Soak 300 grams rice in water for 20 - 30 minutes. Longer the better. Heat up 900 ml of water in a pan (3 times the portion of the soaked rice.) Add 1 teaspoon of ghee or melted butter. Add 4 -5 Idukki green cardamoms. Add 3 -4 cloves. Add 1 teaspoon cumin whole. Add 1 teaspoon crushed ginger & garlic. Add 2 black cardamoms. Add 1 or 2 Indian bay leaf. Add half a cup of fresh coriander. Let the fragrant water boil. Add the soaked rice in to the fragrant boiling water. Close and let it cook for 8 - 10 minutes in medium heat. Check that the rice breaks perfectly when pressed without getting mushy. Strain the excess water carefully. Add 1 teaspoon of oil and mildly toss the rice. let the rice rest for a few minutes.


Heat up 1 tea spoon of cooking oil or ghee in pan. Add the well rested Hyderabadi Biryani Chicken marinade. Sauté, close up the pan and ensure the marinade is fully cooked in medium heat.

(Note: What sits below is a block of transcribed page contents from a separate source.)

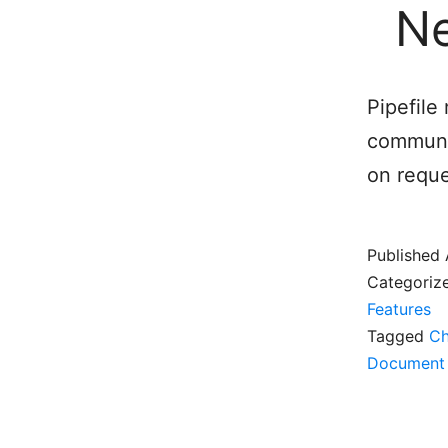
Ne
Pipefil
communic
on reque
Published
Categoriz
Features
Tagged
Ch
Document 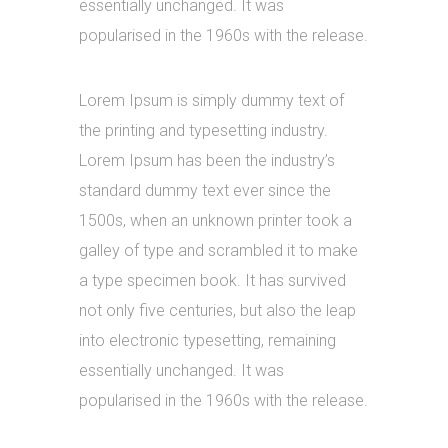
essentially unchanged. It was
popularised in the 1960s with the release.
Lorem Ipsum is simply dummy text of
the printing and typesetting industry.
Lorem Ipsum has been the industry’s
standard dummy text ever since the
1500s, when an unknown printer took a
galley of type and scrambled it to make
a type specimen book. It has survived
not only five centuries, but also the leap
into electronic typesetting, remaining
essentially unchanged. It was
popularised in the 1960s with the release.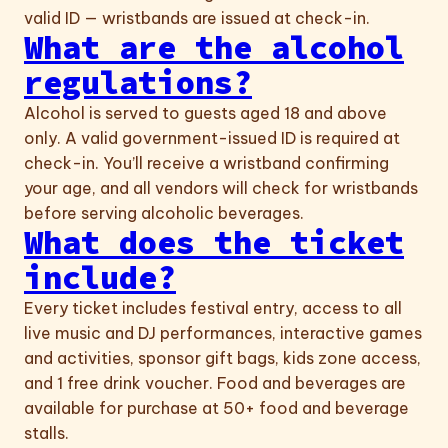
valid ID — wristbands are issued at check-in.
What are the alcohol
regulations?
Alcohol is served to guests aged 18 and above
only. A valid government-issued ID is required at
check-in. You’ll receive a wristband confirming
your age, and all vendors will check for wristbands
before serving alcoholic beverages.
What does the ticket
include?
Every ticket includes festival entry, access to all
live music and DJ performances, interactive games
and activities, sponsor gift bags, kids zone access,
and 1 free drink voucher. Food and beverages are
available for purchase at 50+ food and beverage
stalls.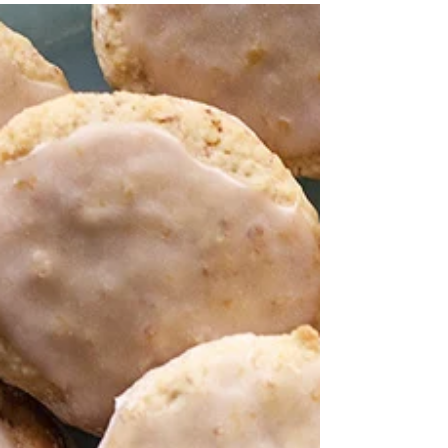
Peach Raspberry Melba No-
Bake Cheesecake
Summertime is finally here, and it’s my favorite time of
year. I love cooking for parties and potlucks, but in the
summertime it’s...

1. Take a large flat bottom pan.

2. Add a layer of the cooked basmati rice.

3. Add some fresh coriander, and crispy fried onion.

4. Add 2 table spoon of saffron infused water or milk. (optional)

5. Add a layer of the cooked Hyderbadi Chicken Biryani marinade.

6. Repeat steps 2, 3, 4 and 5 detailed above.

7. Add another layer of the cooked basmati rice.

8. Add half a cup of fresh herbs including mint and coriander.

9. Add a cup of crispy fried onion.

10. Add 2 table spoon of saffron infused water or milk (optional)

11. Close the pan with a lid.

12. Seal the lid or any other opening with some dough (optional)

Cook in very slow flame for 20 - 25 minutes


Alternatively you can cook the closed biryani pot in a conventional oven at 180 degree celsius for 30 minutes.

Mix the layers gradually and serve!

Tastes incredibly well with a raita or just some plain yoghurt.